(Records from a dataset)

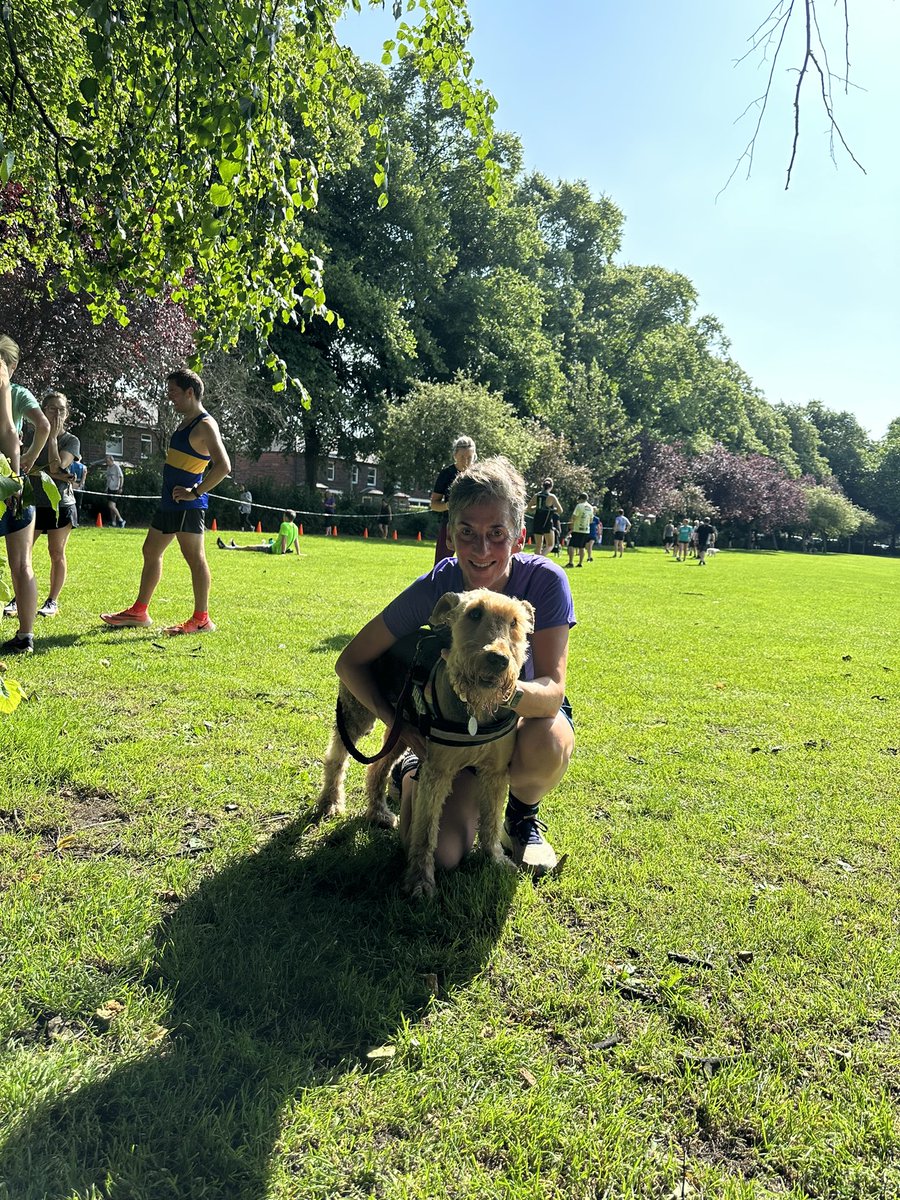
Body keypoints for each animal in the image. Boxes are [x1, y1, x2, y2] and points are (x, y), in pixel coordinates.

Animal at [314, 585, 532, 897]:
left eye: (515, 622)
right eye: (474, 613)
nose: (498, 659)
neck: (475, 711)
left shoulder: (496, 772)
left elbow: (491, 822)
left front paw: (496, 860)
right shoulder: (436, 773)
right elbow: (426, 831)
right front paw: (420, 881)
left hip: (400, 733)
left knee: (377, 769)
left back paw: (379, 812)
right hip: (357, 716)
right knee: (336, 759)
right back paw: (330, 802)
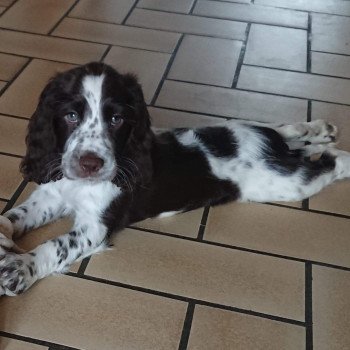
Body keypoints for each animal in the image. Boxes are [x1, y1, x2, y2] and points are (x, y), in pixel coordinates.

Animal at [0, 62, 348, 296]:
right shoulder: (50, 195)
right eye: (71, 116)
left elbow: (56, 245)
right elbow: (15, 216)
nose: (90, 164)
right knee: (287, 130)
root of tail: (268, 144)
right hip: (261, 135)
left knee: (328, 163)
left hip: (285, 182)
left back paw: (339, 153)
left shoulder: (94, 226)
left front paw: (20, 268)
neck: (77, 184)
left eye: (117, 119)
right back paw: (319, 129)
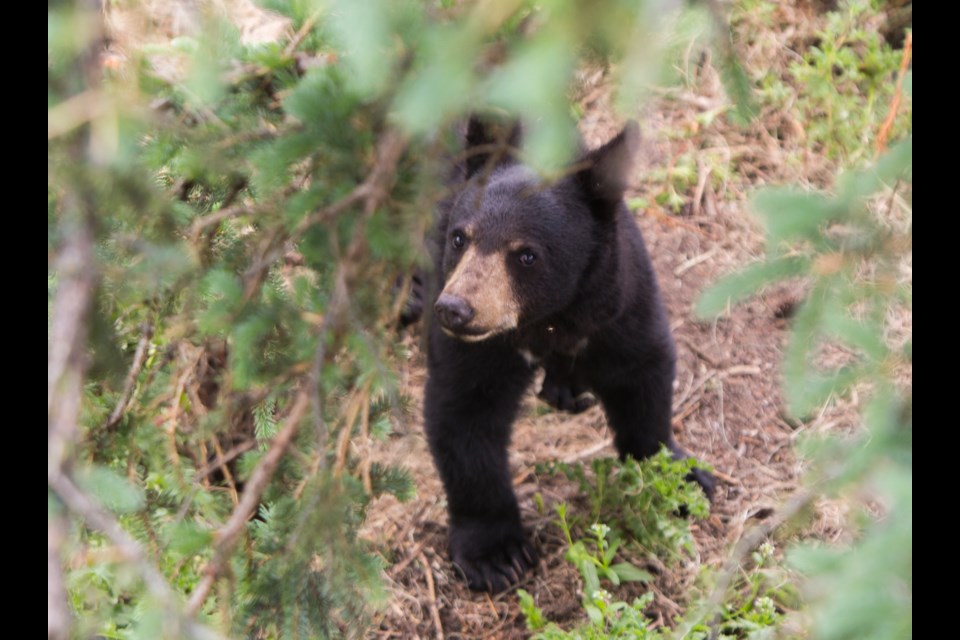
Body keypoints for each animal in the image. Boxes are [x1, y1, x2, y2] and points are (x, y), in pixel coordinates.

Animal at [422, 117, 712, 592]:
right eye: (460, 237)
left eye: (526, 254)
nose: (456, 309)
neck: (545, 321)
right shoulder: (473, 343)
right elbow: (464, 411)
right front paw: (495, 555)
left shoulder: (615, 296)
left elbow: (642, 373)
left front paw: (683, 479)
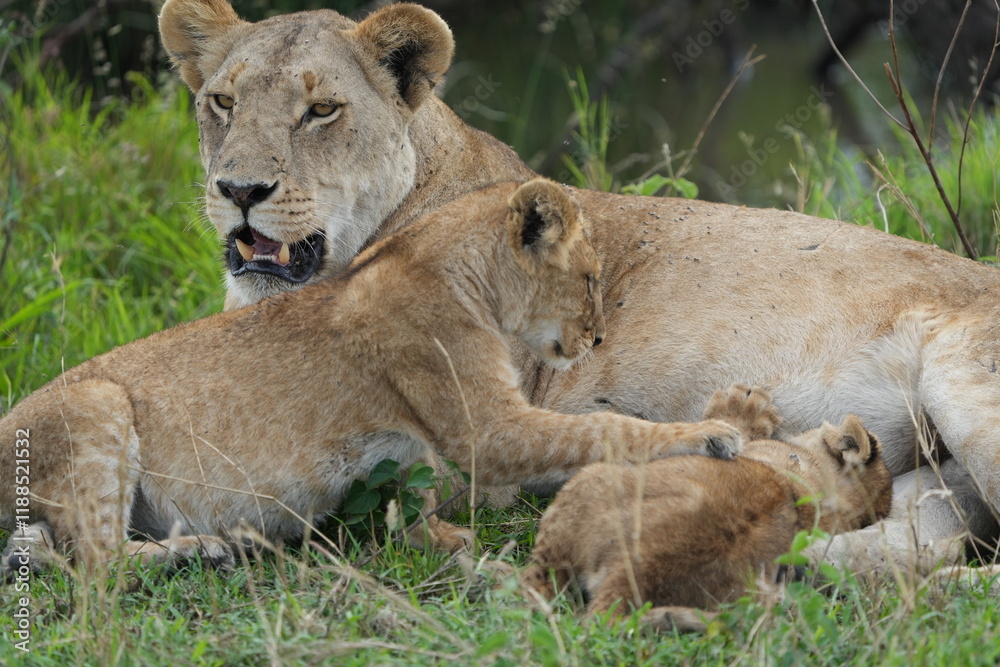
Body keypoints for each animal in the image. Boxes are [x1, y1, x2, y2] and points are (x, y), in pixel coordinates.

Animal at [0, 179, 742, 577]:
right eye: (589, 279)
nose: (596, 339)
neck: (463, 277)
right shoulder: (490, 428)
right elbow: (605, 428)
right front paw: (713, 434)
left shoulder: (420, 446)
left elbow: (416, 496)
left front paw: (435, 537)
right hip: (95, 400)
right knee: (96, 564)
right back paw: (203, 549)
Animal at [158, 1, 1000, 572]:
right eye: (222, 100)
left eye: (322, 109)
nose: (239, 189)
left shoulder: (463, 450)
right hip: (930, 483)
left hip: (968, 395)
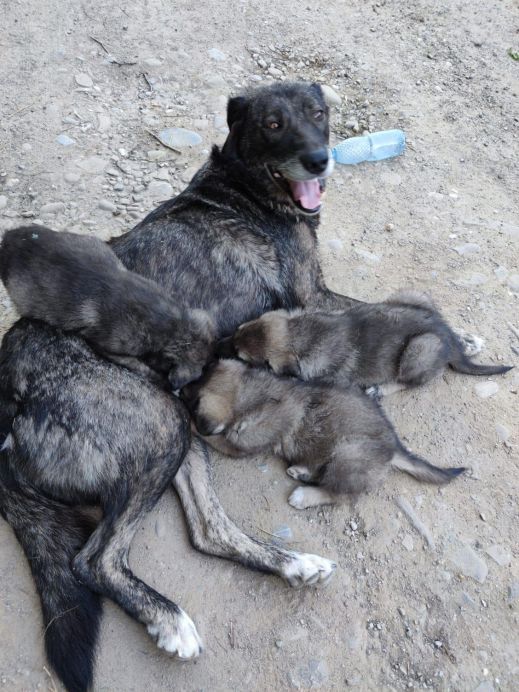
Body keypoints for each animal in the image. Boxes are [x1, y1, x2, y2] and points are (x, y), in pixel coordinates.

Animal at [181, 356, 466, 508]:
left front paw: (189, 421)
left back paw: (304, 495)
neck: (252, 394)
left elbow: (213, 436)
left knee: (340, 495)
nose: (178, 387)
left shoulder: (239, 443)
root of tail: (394, 448)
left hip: (347, 457)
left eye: (191, 399)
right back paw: (301, 471)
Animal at [222, 290, 512, 394]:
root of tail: (452, 341)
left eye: (241, 355)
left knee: (410, 382)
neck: (301, 334)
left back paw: (380, 389)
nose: (218, 344)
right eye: (239, 328)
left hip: (420, 349)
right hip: (412, 295)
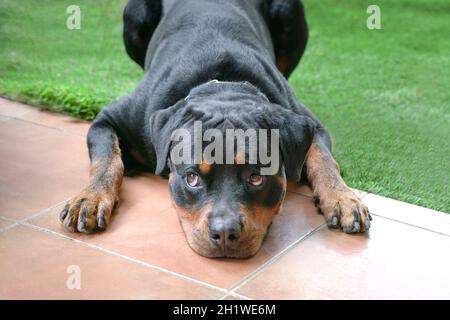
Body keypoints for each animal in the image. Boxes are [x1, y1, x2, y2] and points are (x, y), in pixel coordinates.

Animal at [59, 0, 370, 258]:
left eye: (256, 177)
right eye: (192, 178)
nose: (224, 232)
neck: (222, 86)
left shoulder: (308, 121)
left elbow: (324, 160)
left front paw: (343, 198)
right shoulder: (111, 118)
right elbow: (107, 159)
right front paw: (90, 198)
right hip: (134, 17)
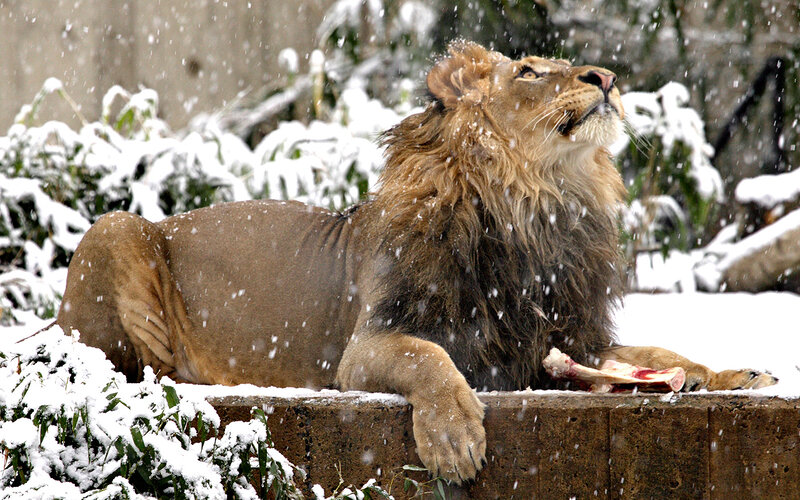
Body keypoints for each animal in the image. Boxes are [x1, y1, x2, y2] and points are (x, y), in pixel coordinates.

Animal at [57, 41, 777, 484]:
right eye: (528, 72)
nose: (606, 79)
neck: (538, 206)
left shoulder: (559, 337)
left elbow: (662, 354)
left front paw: (735, 374)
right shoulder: (366, 348)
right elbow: (426, 358)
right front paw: (455, 438)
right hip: (115, 228)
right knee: (141, 366)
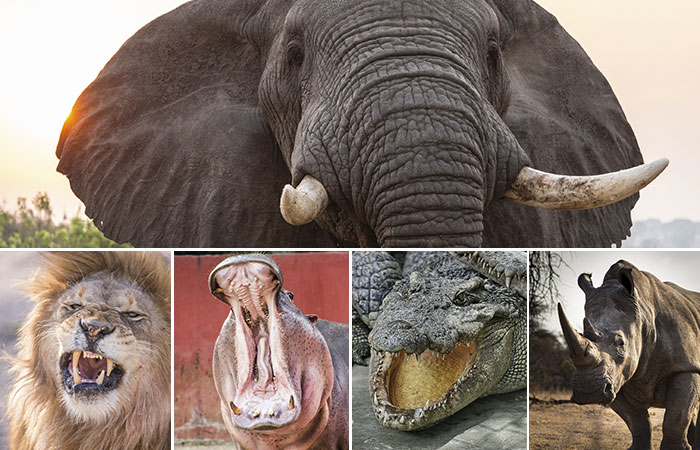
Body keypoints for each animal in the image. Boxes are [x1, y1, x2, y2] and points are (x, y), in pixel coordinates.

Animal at [556, 260, 700, 450]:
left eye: (621, 343)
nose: (588, 391)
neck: (644, 316)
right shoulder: (616, 379)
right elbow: (638, 423)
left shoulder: (686, 367)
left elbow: (676, 420)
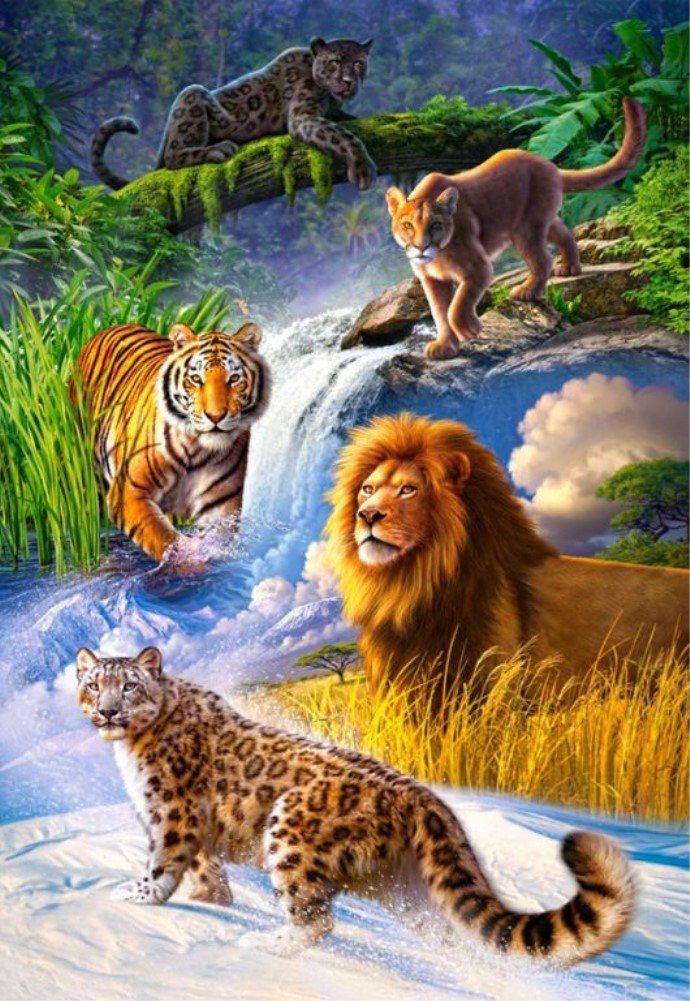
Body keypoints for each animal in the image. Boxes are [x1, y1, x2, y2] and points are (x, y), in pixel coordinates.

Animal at [73, 321, 270, 564]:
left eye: (234, 379)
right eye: (196, 379)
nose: (215, 416)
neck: (197, 449)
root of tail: (111, 326)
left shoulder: (220, 507)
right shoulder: (129, 492)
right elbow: (161, 536)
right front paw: (184, 559)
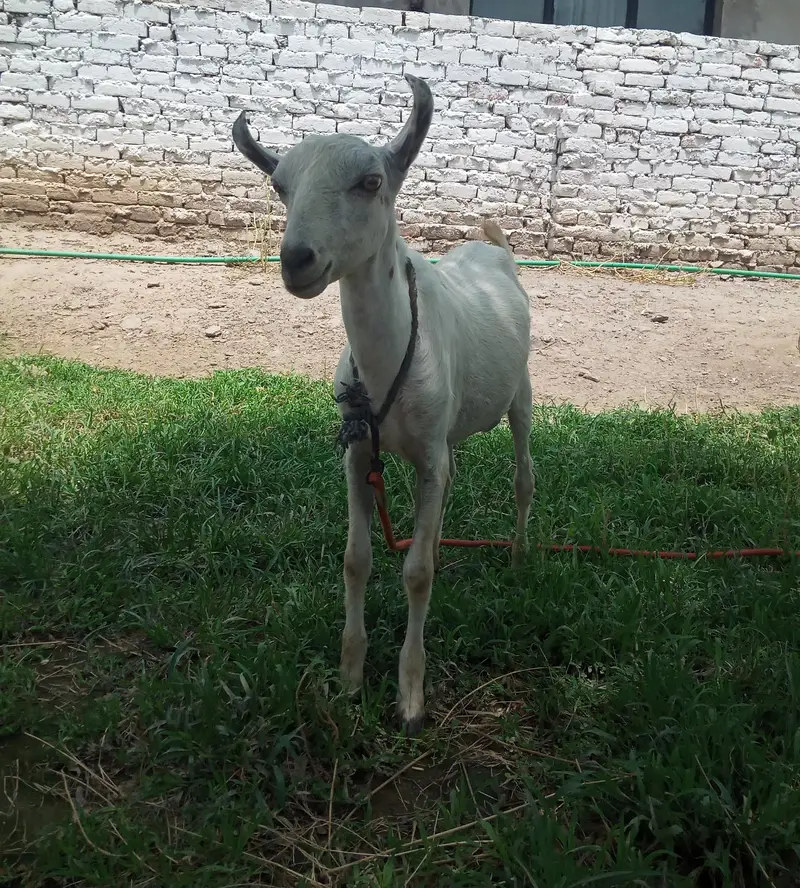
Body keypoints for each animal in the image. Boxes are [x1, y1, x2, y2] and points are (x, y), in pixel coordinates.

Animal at [232, 74, 534, 735]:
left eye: (370, 181)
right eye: (280, 185)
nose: (297, 260)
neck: (389, 362)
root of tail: (492, 247)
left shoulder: (427, 451)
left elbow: (415, 573)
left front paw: (410, 699)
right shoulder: (359, 451)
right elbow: (356, 558)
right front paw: (349, 679)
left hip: (522, 387)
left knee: (524, 472)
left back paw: (520, 557)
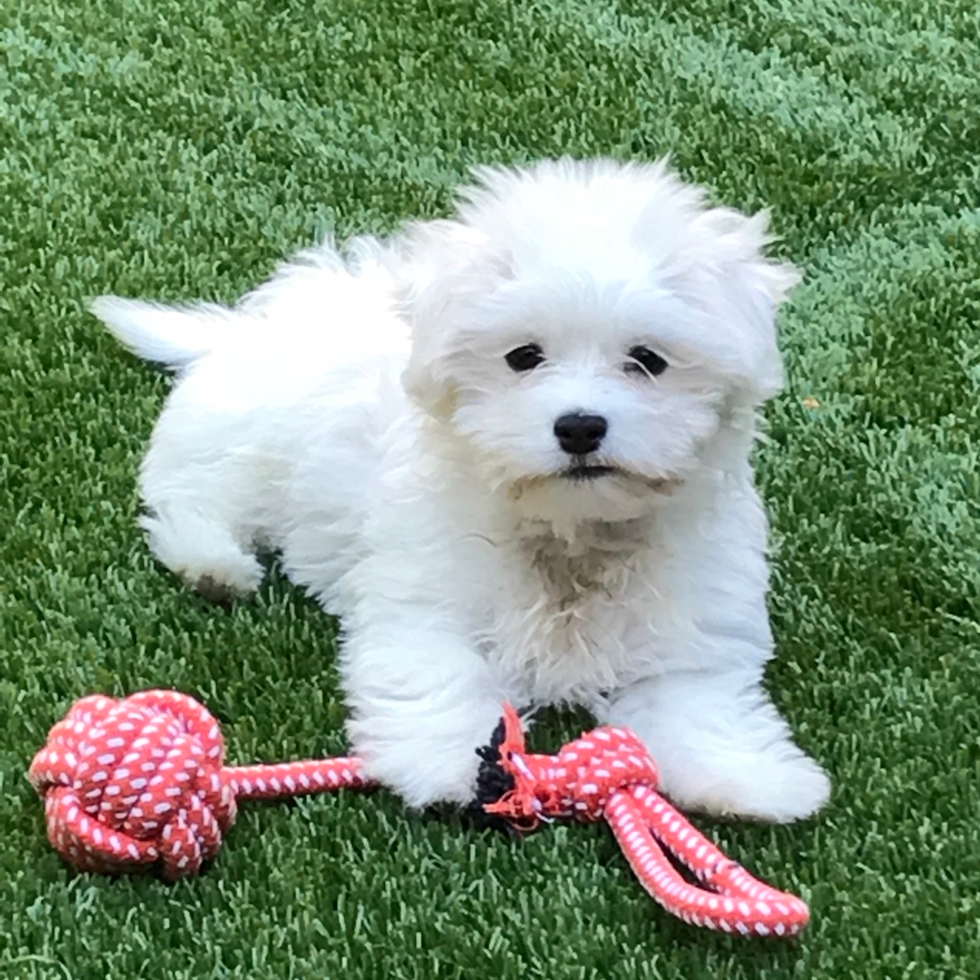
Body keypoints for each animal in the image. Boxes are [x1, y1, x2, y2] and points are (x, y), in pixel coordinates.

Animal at [92, 163, 832, 828]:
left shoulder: (689, 618)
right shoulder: (425, 596)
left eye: (647, 360)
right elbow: (439, 670)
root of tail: (257, 323)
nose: (580, 426)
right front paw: (451, 763)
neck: (570, 532)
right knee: (194, 493)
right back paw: (212, 564)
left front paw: (746, 779)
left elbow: (699, 703)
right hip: (237, 443)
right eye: (523, 356)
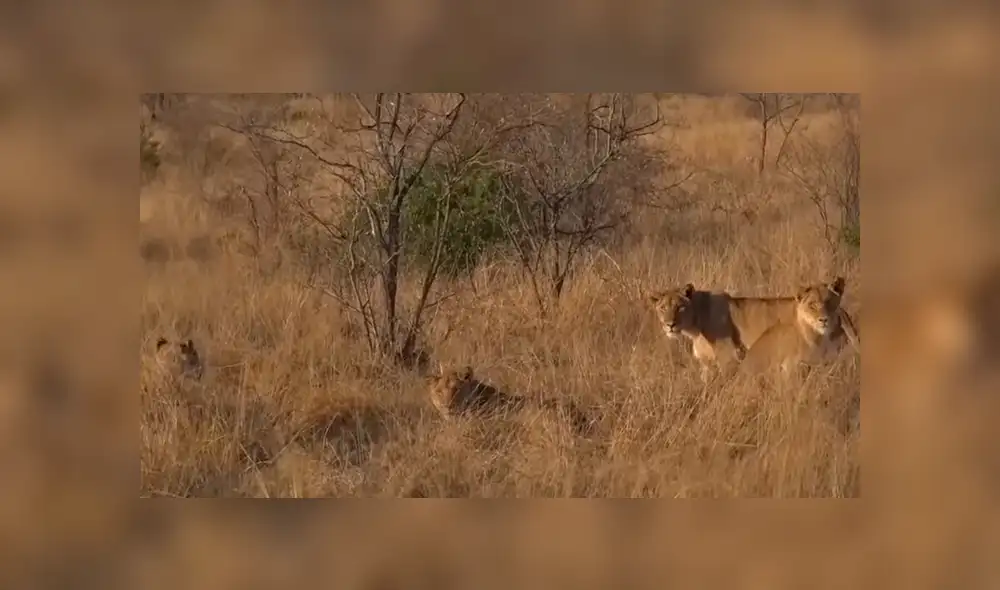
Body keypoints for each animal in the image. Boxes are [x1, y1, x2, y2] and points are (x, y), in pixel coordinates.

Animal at [648, 278, 859, 382]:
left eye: (680, 307)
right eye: (662, 308)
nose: (669, 324)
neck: (695, 326)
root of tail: (843, 310)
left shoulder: (729, 359)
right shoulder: (706, 365)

> [INSTRUCTIONS TO FOLLOW]:
Your output is the lines from the top of the entries through the line containing "left eye: (322, 109)", exactly as they stand. No pictures belong in it.

> [EXPECTED ANSWER]:
Body keypoints for each animal in the image. Boxes are [x1, y1, x2, y2] and points are (x, y), in pixel coordinates.

Animal at [314, 585, 532, 897]:
left eye: (515, 622)
right eye: (474, 613)
nose: (498, 659)
neck: (475, 711)
left shoulder: (496, 772)
left elbow: (491, 822)
left front paw: (496, 860)
right shoulder: (436, 773)
right elbow: (426, 831)
right front paw: (420, 881)
left hip: (400, 733)
left knee: (377, 769)
left back paw: (379, 812)
right hip: (357, 716)
right knee: (336, 759)
right back paw: (330, 802)
Body keypoints for each animal in the image. Boxes are [x1, y1, x2, y2] and points are (x, y), in pixel coordinates.

Animal at [0, 62, 348, 296]:
right shoulder: (50, 195)
right eye: (71, 116)
left elbow: (56, 245)
right elbow: (15, 216)
nose: (90, 164)
right knee: (287, 130)
root of tail: (268, 144)
right hip: (261, 135)
left knee: (328, 163)
left hip: (285, 182)
left back paw: (339, 153)
left shoulder: (94, 226)
left front paw: (20, 268)
neck: (77, 184)
left eye: (117, 119)
right back paw: (319, 129)
Body keypoints for each animal in the image. Boxes are [x1, y1, x2, y2] and points are (x, y), in pixel coordinates.

Animal at [422, 117, 712, 592]:
right eye: (460, 237)
left eye: (526, 254)
nose: (456, 309)
neck: (545, 321)
right shoulder: (473, 343)
right elbow: (464, 411)
right front paw: (495, 555)
left shoulder: (615, 296)
left elbow: (642, 373)
left front paw: (683, 479)
Body keypoints for each animal in the image. Boxes are [x1, y1, x2, y2] and points are (x, y), in pixel coordinates.

Animal at [0, 179, 742, 577]:
right eye: (589, 279)
nose: (596, 339)
neck: (463, 277)
right shoulder: (490, 428)
right elbow: (605, 428)
right front paw: (713, 434)
left shoulder: (420, 446)
left elbow: (416, 496)
left front paw: (435, 537)
right hip: (95, 400)
right knee: (96, 564)
right back paw: (203, 549)
Animal at [158, 1, 1000, 572]:
right eye: (222, 100)
left eye: (322, 109)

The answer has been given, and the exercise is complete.